» **How to complete this task**: Rewrite the rows below, replacing each instance of "Series" with "Collection" and leaving everything else unchanged.

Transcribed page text
--

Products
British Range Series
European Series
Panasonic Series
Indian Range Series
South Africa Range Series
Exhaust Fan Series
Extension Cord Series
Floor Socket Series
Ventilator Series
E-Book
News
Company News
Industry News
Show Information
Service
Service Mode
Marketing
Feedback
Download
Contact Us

--

» **Result**:
Products
British Range Collection
European Collection
Panasonic Collection
Indian Range Collection
South Africa Range Collection
Exhaust Fan Collection
Extension Cord Collection
Floor Socket Collection
Ventilator Collection
E-Book
News
Company News
Industry News
Show Information
Service
Service Mode
Marketing
Feedback
Download
Contact Us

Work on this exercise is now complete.